List of tasks:
a) Transcribe the passage of the Mcity testing project description starting with "Project Team" and going on through "topics are proposed.".
b) Go on with the Mcity testing project description, picking up right after its final sentence.

Leveraging 5G and AI to Enhance Mcity Testing Capacity

Status: In Progress

Lead Researcher(s)

Henry Liu
Professor of Civil and Environmental Engineering, College of Engineering and Research Professor, Engineering Systems, University of Michigan Transportation Research Institute-Administration

Tinghan Wang

Huei Peng
Roger L McCarthy Professor of Mechanical Engineering, Professor of Mechanical Engineering, College of Engineering and Director of Mcity

Project Team

Tinghan Wang

Project Abstract

This project aims to combines 5G and AI technologies to further enhance Mcity testing capacity. Three topics are proposed.
1) Sensor-level augmented reality system with 5G and AI rendering technique. We will combine 5G, cutting-edging AI algorithms, and advanced simulation technique to generate sensor data for CAV tests. Two modes are proposed: purely-virtual AR and semi-virtual AR. The former simulates sensor data in various scenarios on a remote server and transfers the data to CAV by 5G in real-time. The latter uses real sensor data (i.e., camera and LiDAR) as the basis, and use AI algorithms to render the real data with various weather conditions and virtual objects, e.g., cars, pedestrians, bicycles, obstacles, and adversarial attacks. 5G communication is used for data exchange between CAV and a remote server that provides edge computing. The developed technologies will enable tests in various weather and scenarios, e.g., “testing winter in summer”.

(Stored items)
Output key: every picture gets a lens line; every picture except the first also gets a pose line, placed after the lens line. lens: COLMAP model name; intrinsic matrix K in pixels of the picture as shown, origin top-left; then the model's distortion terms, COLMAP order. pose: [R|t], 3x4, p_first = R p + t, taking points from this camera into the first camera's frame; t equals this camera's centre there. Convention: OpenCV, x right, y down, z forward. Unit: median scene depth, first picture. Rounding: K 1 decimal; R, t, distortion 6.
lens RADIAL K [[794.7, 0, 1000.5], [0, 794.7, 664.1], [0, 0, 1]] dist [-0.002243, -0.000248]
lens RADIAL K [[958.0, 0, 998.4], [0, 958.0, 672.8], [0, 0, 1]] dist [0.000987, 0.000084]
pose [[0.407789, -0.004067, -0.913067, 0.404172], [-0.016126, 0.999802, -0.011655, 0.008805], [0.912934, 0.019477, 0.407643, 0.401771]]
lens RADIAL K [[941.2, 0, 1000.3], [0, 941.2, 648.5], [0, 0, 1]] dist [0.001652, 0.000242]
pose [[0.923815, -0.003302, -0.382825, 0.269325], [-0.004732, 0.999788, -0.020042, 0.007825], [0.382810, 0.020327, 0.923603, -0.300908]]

Answers to the problems:
a)
Project Team

Tinghan Wang

Project Abstract

This project aims to combines 5G and AI technologies to further enhance Mcity testing capacity. Three topics are proposed.

b)
2) Deployment of V2I2V in heterogeneous communication (5G and DSRC) at Mcity. We aim to leverage the advantages of both 5G and DSRC to design a fully connected Mcity. For example, the cars (BSM) and traffic lights (SPaT message) can be connected by DSRC as Mcity has done; while bicycle, pedestrian, infrastructure-based sensors (camera and LiDAR), and other testing facilities (e.g., streetlights, crosswalks, rail crossing gate) will be connected by the 5G network. A bridge between the cellular network and DSRC will also be developed to improve testing flexibility.
3) Develop self-driving systems to demonstrate the proposed AR and V2I2V systems. Live self-driving demonstrations using the MKZ platform will be developed to show how the sensor-level AR system, the 5G/DSRC mixed V2I2V, AI algorithms, and edge computing benefit CAV tests and safety in Mcity.

Project Outcome

This project aims to leverage 5G communication and AI algorithms to develop a sensor-level virtual testing environment and 5G/DSRC based V2I2V technology, in order to enhance Mcity testing capacity and improve self-driving safety.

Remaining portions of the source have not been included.